Marie venait de comprendre qu'elle avait été témoin d'une vengeance des gens de lettres d'outre tombe qui mettaient ainsi en garde les rares personnes encore éveillées sur le risque de la mort du livre. Il fallait agir au plus vite. Naturellement on l'a pris pour une folle, une illuminée et des envies de bûcher ressurgissaient dans certains esprits résolument modernes.
Elle tint bon, lança des pétitions, fut écoutée petit à petit, d'autant que bientôt les livres se consumaient dans toutes les rues portant des noms d'écrivains. La chose alarmait car des incendies avaient fait de gros dégâts. On la consulta pour savoir comment enrayer le phénomène.

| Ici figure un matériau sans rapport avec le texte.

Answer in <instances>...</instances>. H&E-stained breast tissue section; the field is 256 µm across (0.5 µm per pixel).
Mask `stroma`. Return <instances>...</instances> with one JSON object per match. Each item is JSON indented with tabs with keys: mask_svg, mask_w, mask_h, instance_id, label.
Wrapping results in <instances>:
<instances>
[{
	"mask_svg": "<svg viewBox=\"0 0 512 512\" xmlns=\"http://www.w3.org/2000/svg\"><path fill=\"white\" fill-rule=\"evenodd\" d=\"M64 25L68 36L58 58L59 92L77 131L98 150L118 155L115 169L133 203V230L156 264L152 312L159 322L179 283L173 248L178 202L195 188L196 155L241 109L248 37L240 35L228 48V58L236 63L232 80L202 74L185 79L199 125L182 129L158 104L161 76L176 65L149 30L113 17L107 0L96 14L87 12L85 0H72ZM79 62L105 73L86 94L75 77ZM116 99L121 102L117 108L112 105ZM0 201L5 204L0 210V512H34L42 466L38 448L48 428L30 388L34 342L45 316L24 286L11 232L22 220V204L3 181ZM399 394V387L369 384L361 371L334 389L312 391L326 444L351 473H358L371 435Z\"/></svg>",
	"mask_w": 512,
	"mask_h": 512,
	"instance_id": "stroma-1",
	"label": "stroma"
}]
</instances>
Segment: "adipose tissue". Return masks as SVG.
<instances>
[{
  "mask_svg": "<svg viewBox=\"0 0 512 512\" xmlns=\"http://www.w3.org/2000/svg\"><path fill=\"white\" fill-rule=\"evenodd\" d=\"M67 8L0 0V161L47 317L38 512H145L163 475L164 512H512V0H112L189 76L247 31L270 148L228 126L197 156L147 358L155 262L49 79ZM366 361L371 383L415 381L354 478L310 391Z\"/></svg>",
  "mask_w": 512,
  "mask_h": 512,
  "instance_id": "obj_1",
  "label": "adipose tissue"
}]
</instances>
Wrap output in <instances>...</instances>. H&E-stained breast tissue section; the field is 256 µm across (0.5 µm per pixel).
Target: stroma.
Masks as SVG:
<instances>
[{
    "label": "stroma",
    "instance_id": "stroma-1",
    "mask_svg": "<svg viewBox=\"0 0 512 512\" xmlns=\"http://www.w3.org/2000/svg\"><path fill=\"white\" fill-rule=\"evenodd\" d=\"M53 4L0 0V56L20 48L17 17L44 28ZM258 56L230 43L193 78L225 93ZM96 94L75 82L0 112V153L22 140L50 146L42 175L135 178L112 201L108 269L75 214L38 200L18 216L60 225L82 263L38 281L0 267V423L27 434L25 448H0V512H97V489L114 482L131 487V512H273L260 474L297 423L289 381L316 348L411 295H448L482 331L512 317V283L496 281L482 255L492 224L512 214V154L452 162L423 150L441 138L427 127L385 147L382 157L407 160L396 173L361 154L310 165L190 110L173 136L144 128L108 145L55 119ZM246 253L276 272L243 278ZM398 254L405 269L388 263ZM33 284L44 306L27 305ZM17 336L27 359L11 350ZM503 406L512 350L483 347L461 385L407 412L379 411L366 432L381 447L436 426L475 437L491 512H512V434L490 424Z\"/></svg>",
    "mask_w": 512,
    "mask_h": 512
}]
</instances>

Marie fut beaucoup aidée dans sa cité même si elle rencontra l'hostilité ouverte et féroce d'un président de région qui avait été à l'origine de la fermeture du magnifique musée de la sorcellerie. Elle obtient que l'on attribue des noms de rues à ceux qui avaient succombé aux flammes et à l'intolérance féroce de l'Inquisition.
Ainsi elle établit une liste sans doute imparfaite mais qui fut suivie par de nombreuses municipalités tandis qu'une loi rétablissait l'existence d'une librairie dans les communes de plus de 3 000 habitants alors que des livres seraient proposés dans les cafés installés depuis peu dans les petites communes.
Étienne Dolet, Michel Servet, Marguerite Porète, Jacques de Molay, Georges de Charnay ; Jeanne de Divion, Jeanne Daubeton, Jean Vallière, Pierre Chapot, les chanoines d'Orléans et toutes les pauvres femmes qu'on avait décrété sorcières furent honorées dans le pays qui retrouva goût à la lecture ; ce feu intérieur qui lui, ouvre l'esprit.